In the latest New Scientist, Alex Berezow and Hank Campbell attempt to redress what they see as an imbalance in perceptions of how political views affect attitudes to science. It is widely held today – in the wake of books like The Republican War on Science, Christian conservative opposition to evolution and well-documented interference into science policy by successive Republican administrations for ideological reasons (not to mention recent Tea Party lunacy with regard to the biology of human fertility) – that ideological opposition to science is a right-wing affliction. Berezow and Campbell (both proud conservatives; Berezow edits RealClearScience, an offshoot of RealClearPolitics, which aims to counter “the bias in media against conservatives, religious conservatives, [and] Christian conservatives”) argue that ideological opposition to science is not restricted to the right.

They are surely right, though the primary example they give seems more to involve petty political point scoring and a failure to conduct proper cost-benefit analyses than ideological opposition to science. Knee-jerk opposition to GMOs is more common on the left than the right for instance (the qualification ‘knee-jerk’ is an important one: there are good reasons to oppose particular uses of GMOs and to be cautious about all its actual applications, though there are no good reasons for thinking that GMOs might not make significant contributions to human and non-human flourishing). In the end, though, Berezow and Campbell exemplifies the very faults they rail against: allowing ideology to trump good sense.

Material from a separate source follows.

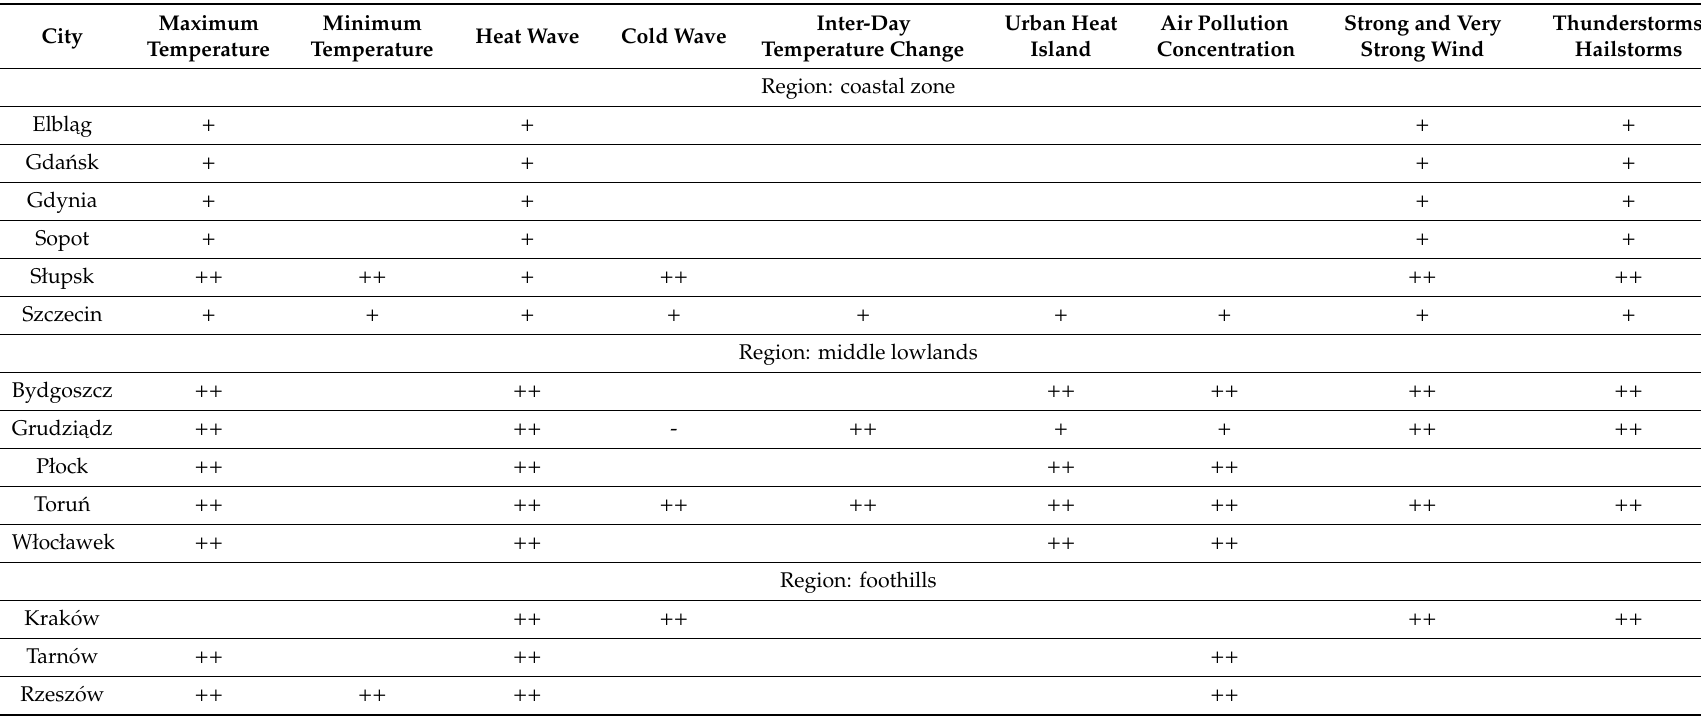
Table A1. Identified climate phenomena that pose a climate risk in selected cities in Poland (based on the MAPs of 14 cities up to 2030). Part I. City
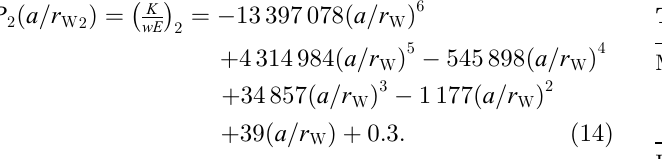
Figure 10. Example of the 1D polynomial characterization procedure for r A = r W1 ¼ 0 : 30 and r A = r W2 ¼ 0 : 897. Plotted on a logarithmic y -scale (base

Once upon time, ideological opposition to science seemed more common on the left than on the right, especially in the form of a muddled relativism. Today, to many commentators, it seems that things have reversed and more, or at least more practically significant, ideological opposition to and downright distortion of science is to be found on the right than the left (after all, opposition to the science of global warming is almost exclusively to be found on the right, and there is a strong case to be made to saying that global warming is the single most significant challenge facing humanity). Berezow and Campbell will have none of this. No, for them it is ‘progressives’ that are the major problem:

Of all of today’s political philosophies, progressivism stands as the most pressing problem for science. Progressives, not conservatives, are the ones most likely to replace scientific research with unscientific ideology.

Might they be right? I doubt it very much, but were I to try to make the case, I would look for data. In God We Trust, the Americans like to say, and no one more than the Christian conservatives that RealClearPolitics represents. But everyone else must bring data. Without data, without evidence in the broadest sense of term, you’re simply expressing your political prejudices. And that, whether it comes from the left or the right, is the way in which ideology distorts reason.